That's what Alston had to work against.

"When the old coaching staff left, I had talked with my old position coach [Chris Beatty]. I asked him if [Holgorsen's] offense ran the ball. [Beatty] said that [Holgorsen's] old running back ran for a lot of yards, so when the new coaching staff got here, I went to the film room myself, and it was just a basic zone offense," he said. "It didn't scare me away."

What many thought would happen was that the Mountaineers' talented running back recruiting class featuring then-freshmen Andrew Buie and Dustin Garrison would quickly pass up Alston on the depth chart. Both were more prototypical Holgorsen backs.

That didn't make Alston nervous either.

"That sort of thing didn't bother me. I knew that I just had to come in and do what I have to do," he said. "When I got here, [Noel Devine] was here, and they recruited [Tavon Austin]. They were both smaller. I think I can come into any system and be able to produce."

The only thing that limited what Alston was able to do in the first spring under Holgorsen was the running back's health. He had a nagging neck injury that caused him to cautiously approach what is normally a vicious game.

He wasn't even healthy at the time of the start of the 2011 season, and that allowed fellow returning back Vernard Roberts to earn the start. Roberts quickly left the team after he lost his job to the freshmen – the problem everyone thought Alston would have.

Meanwhile, Alston was working hard to get healthy as the smaller backs were struggling to get anything going in the running game.

"[The coaching staff] really didn't get a chance to see what I could do, because I wasn't healthy.
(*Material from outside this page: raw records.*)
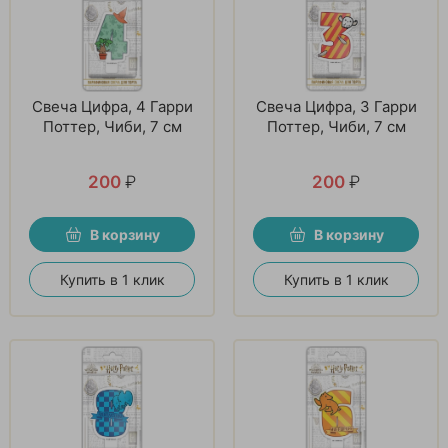
Свеча Цифра, 4 Гарри
Свеча Цифра, 3 Гарри
Поттер, Чиби, 7 см
Поттер, Чиби, 7 см
200
₽
200
₽
В корзину
В корзину
Купить в 1 клик
Купить в 1 клик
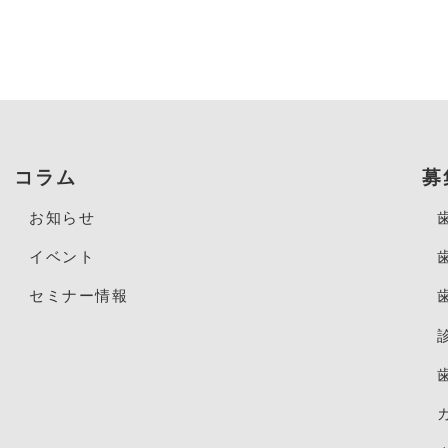
コラム
募
お知らせ
イベント
セミナー情報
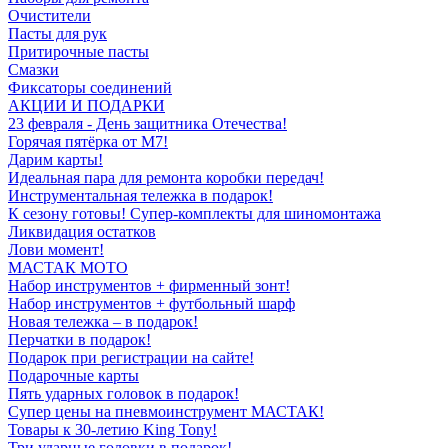
Очистители
Пасты для рук
Притирочные пасты
Смазки
Фиксаторы соединений
АКЦИИ И ПОДАРКИ
23 февраля - День защитника Отечества!
Горячая пятёрка от M7!
Дарим карты!
Идеальная пара для ремонта коробки передач!
Инструментальная тележка в подарок!
К сезону готовы! Супер-комплекты для шиномонтажа
Ликвидация остатков
Лови момент!
МАСТАК МОТО
Набор инструментов + фирменный зонт!
Набор инструментов + футбольный шарф
Новая тележка – в подарок!
Перчатки в подарок!
Подарок при регистрации на сайте!
Подарочные карты
Пять ударных головок в подарок!
Супер цены на пневмоинструмент МАСТАК!
Товары к 30-летию King Tony!
Три ударные головки в подарок!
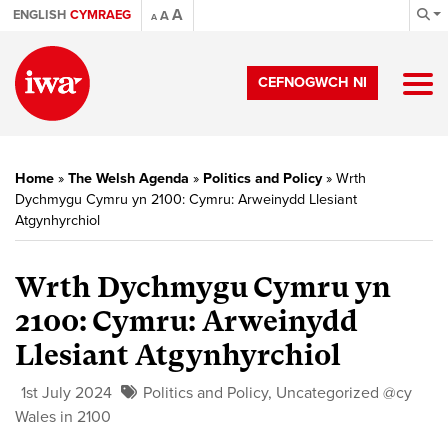
A
ENGLISH
CYMRAEG
A
A
CEFNOGWCH NI
Home
»
The Welsh Agenda
»
Politics and Policy
»
Wrth
Dychmygu Cymru yn 2100: Cymru: Arweinydd Llesiant
Atgynhyrchiol
Wrth Dychmygu Cymru yn
2100: Cymru: Arweinydd
Llesiant Atgynhyrchiol
1st July 2024
Politics and Policy
,
Uncategorized @cy
Wales in 2100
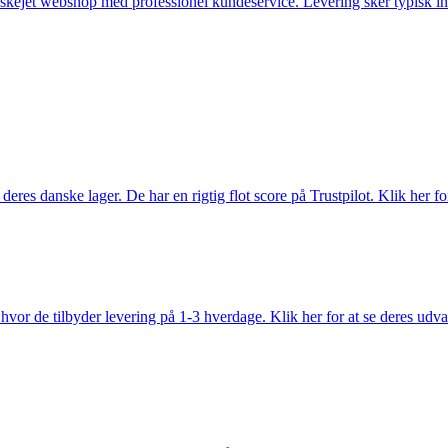
anskejet webshop med professionel kundeservice. Levering sker typisk in
es danske lager. De har en rigtig flot score på Trustpilot. Klik her for
vor de tilbyder levering på 1-3 hverdage. Klik her for at se deres udva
I knew if I took care of my part, and I went out there and showed what I could do, then things would come around," he said.
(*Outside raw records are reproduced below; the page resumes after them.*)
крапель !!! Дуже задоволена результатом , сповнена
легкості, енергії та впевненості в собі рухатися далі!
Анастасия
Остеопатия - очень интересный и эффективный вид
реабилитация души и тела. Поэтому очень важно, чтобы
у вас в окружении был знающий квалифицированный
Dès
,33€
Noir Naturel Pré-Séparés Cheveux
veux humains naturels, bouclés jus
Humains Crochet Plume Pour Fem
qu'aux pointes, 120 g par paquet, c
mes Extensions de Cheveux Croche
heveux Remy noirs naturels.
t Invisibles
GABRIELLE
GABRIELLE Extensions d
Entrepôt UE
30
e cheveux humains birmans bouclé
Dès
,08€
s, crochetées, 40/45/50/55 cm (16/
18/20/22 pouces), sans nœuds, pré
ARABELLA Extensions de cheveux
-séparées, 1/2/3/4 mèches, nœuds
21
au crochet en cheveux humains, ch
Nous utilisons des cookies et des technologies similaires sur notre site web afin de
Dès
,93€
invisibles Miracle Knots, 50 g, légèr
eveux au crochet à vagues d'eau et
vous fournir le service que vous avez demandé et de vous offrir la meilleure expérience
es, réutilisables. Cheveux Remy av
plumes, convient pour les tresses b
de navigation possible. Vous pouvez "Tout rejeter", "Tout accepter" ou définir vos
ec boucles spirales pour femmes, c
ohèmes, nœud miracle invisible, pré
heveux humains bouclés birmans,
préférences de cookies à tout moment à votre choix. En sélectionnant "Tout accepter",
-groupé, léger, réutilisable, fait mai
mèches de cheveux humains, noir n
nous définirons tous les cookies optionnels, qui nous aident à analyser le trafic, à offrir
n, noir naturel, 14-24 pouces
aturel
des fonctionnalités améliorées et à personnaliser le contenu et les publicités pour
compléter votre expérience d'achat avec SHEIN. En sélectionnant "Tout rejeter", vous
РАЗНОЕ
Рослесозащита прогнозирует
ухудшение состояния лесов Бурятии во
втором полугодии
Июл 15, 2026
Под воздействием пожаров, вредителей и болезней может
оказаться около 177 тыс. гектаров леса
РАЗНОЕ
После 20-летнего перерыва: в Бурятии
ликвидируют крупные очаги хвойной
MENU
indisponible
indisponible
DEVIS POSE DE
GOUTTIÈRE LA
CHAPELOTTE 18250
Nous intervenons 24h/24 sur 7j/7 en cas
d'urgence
He saw his first action of 2011 vs. Maryland and rushed six times for 20 yards. He opened some people's eyes – maybe even the coaches' – with his ability to convert two third-down situations. Then, he busted onto the scene with 110 yards in a snowy Rutgers came a month or so later.

Alston finished with 416 rushing yard and a team-high 12 touchdowns in 2011.

"There's a pep in his step. The offensive line can definitely tell the difference when he's healthy, too," said running backs coach Robert Gillespie. "His attitude has always been good, but it's a lot livelier. I'm excited for him, because he's worked so hard in the offseason."

When Gillespie first came to WVU from Oklahoma State last year, he knew the knock against Alston – he couldn't stay healthy, couldn't finish spring and wasn't in shape.

"I let him know those were things he had to work on, and he took it to heart," Gillespie said. "In 2011, he was hurt and played through the pain. He was out there limping around, but you know what, he showed his teammates that this really matters to him."

Now, as a senior and a second-year player in this offense, Alston feels even more confident – though he has never really lacked that in his time at WVU.

"I'm healthy, so I think I'm expected to come in and compete for a starting position. Whereas, last year, I was expected to do the same thing, but I wasn't healthy," Alston said. "I had a real good offseason … so I'm just ready to come in and show the world what I can do.

"It just makes me more confident to know that I can go out there and not wonder what would happen if I get hit a certain way. I can just play my game to the fullest extent that I can."

Alston admits that with such a powerful passing attack led by quarterback Geno Smith and receivers Tavon Austin and Stedman Bailey, the Mountaineers won't be a run-heavy offense. But, there will be an opportunity for the running game. He knows that.

"We can definitely run the ball, but we have so many playmakers out there at receiver, so if you didn't give them an opportunity to make plays, that just wouldn't be good for the team," Alston said. "We'll get the opportunity to carry the ball a good bit this season and show that we can excel. I'm not worried about that."